A Classification Analysis of Titanic Survivors

This project examines the probability of survival in the Titanic disaster using Classification models. Several models will be evaluated, such as Logistic, Gridsearch using Logistic, KNN, and Decision Trees. The dataset is accessed via a remote database, in which Exploratory Data Analysis is performed to select the features used in the models. The Jupyter Notebook and data set can be found here.

Exploratory Data Analysis

The following features are categorical variables: Pclass and Sex. Age is a continuous variable, are binned into Child, Teenage, Young Adult, Adult, and Senior groups, thus categorical variables. Fare (see histogram below) will be normalized as it is skewed. Sibsp and Parch will be used as continuous variables.

Histogram

Model Validation

Features used in Model Validation: Pclass, Sex, Age_bins, Sibsp, Parch, and Fare (normalized). The class label is whether the person survived or not (survived).

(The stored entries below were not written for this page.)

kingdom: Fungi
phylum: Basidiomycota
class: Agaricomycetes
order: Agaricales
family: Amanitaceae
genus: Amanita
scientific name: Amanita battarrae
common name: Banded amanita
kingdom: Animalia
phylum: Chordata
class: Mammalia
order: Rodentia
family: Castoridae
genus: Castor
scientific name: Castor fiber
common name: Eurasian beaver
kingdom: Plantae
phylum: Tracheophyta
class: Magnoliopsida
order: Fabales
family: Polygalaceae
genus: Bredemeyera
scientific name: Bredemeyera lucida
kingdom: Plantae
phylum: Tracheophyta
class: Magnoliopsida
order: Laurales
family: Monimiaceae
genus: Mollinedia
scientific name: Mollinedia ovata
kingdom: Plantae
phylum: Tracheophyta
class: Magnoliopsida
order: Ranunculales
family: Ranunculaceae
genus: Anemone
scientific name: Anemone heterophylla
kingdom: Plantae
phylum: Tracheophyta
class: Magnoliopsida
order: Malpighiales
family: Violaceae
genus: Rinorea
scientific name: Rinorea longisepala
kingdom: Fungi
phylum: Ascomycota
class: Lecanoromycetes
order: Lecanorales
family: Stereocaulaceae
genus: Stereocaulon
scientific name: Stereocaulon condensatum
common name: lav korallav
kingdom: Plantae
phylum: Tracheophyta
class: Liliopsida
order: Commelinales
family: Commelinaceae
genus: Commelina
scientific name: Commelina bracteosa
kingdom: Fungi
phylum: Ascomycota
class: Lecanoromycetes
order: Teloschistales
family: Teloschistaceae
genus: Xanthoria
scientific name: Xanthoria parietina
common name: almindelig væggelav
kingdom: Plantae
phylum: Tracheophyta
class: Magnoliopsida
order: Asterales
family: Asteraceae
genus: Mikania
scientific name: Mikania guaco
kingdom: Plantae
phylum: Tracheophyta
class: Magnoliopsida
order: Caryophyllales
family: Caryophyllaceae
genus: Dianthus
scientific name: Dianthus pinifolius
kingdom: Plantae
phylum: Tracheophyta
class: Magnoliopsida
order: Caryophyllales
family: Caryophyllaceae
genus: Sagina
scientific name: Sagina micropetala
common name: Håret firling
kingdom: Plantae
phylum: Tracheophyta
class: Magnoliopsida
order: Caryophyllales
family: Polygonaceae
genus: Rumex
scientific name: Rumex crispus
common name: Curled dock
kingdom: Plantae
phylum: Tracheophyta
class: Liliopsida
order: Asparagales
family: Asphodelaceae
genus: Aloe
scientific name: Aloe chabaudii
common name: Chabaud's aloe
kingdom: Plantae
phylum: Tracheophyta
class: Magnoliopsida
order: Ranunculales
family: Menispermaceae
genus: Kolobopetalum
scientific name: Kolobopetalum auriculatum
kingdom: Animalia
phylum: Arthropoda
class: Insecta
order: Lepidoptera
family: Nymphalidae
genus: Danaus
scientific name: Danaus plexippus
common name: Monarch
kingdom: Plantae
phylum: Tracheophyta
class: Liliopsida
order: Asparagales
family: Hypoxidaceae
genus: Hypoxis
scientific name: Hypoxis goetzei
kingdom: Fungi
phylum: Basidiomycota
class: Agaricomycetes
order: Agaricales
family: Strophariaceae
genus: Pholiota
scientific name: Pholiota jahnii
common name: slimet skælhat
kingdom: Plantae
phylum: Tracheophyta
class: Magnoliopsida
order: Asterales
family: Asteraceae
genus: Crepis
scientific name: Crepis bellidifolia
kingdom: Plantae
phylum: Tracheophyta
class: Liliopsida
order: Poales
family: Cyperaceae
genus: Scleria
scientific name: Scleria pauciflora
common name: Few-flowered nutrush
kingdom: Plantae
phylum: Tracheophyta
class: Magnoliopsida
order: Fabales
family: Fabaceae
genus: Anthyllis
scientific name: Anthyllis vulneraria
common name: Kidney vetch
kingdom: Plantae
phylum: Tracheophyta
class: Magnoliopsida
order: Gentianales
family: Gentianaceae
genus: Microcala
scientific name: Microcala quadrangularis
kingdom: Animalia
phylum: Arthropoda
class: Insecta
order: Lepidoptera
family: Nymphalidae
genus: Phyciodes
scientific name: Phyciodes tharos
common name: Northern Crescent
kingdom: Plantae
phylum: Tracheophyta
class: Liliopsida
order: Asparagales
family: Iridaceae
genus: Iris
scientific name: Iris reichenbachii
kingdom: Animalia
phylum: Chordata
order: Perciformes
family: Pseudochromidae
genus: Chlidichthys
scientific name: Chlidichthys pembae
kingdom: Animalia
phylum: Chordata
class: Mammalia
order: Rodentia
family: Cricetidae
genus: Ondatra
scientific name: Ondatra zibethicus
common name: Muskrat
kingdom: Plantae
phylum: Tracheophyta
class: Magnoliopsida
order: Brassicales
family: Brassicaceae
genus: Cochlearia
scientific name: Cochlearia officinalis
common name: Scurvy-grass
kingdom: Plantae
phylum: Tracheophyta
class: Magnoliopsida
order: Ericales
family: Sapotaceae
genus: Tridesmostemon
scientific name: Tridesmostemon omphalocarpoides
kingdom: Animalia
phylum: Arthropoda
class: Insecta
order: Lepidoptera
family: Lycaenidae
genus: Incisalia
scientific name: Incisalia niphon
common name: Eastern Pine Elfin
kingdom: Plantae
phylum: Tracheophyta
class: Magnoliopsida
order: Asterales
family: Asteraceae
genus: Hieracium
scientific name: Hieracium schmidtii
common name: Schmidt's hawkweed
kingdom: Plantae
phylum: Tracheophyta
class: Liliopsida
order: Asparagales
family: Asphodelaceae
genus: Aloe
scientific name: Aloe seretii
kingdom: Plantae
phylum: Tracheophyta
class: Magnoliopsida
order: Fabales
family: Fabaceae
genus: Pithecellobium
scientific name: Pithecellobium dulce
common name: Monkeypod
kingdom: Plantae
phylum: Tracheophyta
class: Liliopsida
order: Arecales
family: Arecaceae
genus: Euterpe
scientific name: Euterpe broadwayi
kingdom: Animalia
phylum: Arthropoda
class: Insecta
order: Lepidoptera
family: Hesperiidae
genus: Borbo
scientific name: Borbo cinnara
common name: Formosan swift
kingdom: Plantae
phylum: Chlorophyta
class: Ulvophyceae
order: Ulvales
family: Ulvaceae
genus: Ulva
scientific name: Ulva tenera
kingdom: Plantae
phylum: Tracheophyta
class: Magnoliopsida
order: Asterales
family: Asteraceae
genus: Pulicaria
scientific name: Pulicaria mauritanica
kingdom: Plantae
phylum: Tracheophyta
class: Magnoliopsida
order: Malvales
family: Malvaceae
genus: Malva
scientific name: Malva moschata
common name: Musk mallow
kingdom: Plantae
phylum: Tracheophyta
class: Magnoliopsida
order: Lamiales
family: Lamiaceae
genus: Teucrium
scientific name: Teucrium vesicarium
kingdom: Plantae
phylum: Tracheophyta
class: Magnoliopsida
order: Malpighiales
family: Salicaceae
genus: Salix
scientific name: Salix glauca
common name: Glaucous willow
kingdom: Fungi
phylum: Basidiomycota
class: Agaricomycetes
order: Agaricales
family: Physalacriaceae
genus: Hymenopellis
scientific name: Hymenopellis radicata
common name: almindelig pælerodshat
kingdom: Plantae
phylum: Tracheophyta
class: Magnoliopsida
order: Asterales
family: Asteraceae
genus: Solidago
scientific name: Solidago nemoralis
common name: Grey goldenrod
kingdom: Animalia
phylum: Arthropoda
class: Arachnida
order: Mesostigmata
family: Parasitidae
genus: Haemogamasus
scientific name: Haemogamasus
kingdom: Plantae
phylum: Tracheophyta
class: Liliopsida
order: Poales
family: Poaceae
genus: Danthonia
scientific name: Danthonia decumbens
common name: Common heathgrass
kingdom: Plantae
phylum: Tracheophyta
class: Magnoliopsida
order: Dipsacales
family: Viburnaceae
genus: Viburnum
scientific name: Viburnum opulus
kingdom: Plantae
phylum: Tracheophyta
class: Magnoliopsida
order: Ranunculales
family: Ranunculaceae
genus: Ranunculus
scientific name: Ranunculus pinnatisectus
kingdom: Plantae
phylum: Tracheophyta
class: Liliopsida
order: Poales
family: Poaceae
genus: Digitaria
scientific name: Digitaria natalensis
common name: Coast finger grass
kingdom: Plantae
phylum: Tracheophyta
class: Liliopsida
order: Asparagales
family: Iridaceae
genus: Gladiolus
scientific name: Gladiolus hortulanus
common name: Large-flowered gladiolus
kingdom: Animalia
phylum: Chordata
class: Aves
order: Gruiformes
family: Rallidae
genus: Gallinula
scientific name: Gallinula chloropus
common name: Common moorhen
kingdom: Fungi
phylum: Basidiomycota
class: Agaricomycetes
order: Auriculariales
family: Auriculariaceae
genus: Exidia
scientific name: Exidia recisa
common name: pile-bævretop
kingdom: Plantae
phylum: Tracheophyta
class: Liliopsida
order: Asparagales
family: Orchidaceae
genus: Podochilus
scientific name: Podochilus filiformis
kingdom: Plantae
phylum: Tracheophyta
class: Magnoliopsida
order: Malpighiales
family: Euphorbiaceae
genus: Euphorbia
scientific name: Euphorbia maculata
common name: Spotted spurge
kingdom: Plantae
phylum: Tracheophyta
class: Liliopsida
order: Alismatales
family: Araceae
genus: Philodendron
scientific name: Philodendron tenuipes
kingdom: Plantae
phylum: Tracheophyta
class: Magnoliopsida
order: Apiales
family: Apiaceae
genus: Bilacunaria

The model score, F1 score (which is a weighted average of the precision and recall), and AUC will be used to compare each model. Considering this is an evaluation of a disaster, where the two classes are either survived or dead, minimizing false positives (predicting survived, but actually dead) should be of highest important, especially when the disaster already occurs.

1. Logistic Regression

A logistic regression was used in the first model, with L2 as the penalty. The following are the confusion matrix, model score, and F1 score:

Confusion Matrix:

CM_LOGREG

Model - Score: 0.78205

F1 Score : 0.6909

2. Gridsearch with Logistic Regression

A Gridsearch CV was used in the second model, which gave a penalty of L2. The following are the confusion matrix, model score, and F1 score:

Confusion Matrix:

CM_GS_LOGREG

Model - Score: 0.78632

F1 Score : 0.70588

The model score and F1 score show a slight increase than the logistic model

3. Gridsearch with KNN

Confusion Matrix:

A Gridsearch CV was used in the second model with KNN as the estimator. The following are the confusion matrix, model score, and F1 score:

Confusion Matrix:

CM_GS_KNN

Model - Score: 0.80341

F1 Score : 0.70129

The model score faired better here than in the Gridsearch with logistic as the estimator, while the F1 score was slightly worse. The confusion matrix yielded same results as the GridSearchCV with Logistic Regression.

4. Decision Trees

Decision Tree was used in the last model. The following are the confusion matrix, model score, and F1 score:

Confusion Matrix:

CM_DT

Model - Score: 0.82051

F1 Score : 0.74074

The model score and F1 score were the highest with Decision Tree.

ROC Curve for each model:

Below are the ROC curves for the models. All models have approximately the same ROC (largest difference is 0.008)

ROC

Conclusion

After evaluating the models, the Decision Tree resulted in the lowest False Positives, and its AUC score was slightly below the others (approximately 0.008). The reason why finding a model minimizing False Positives, is that in a disaster, the authorities in charge of recovery would not want to say a high number of people predicting that they are alive, yet actually being dead, as it would take a huge toll on their friends and family. Considering the AUC scores for all the models were in close approximation, the Decision Tree model yielded better model score and F1 score.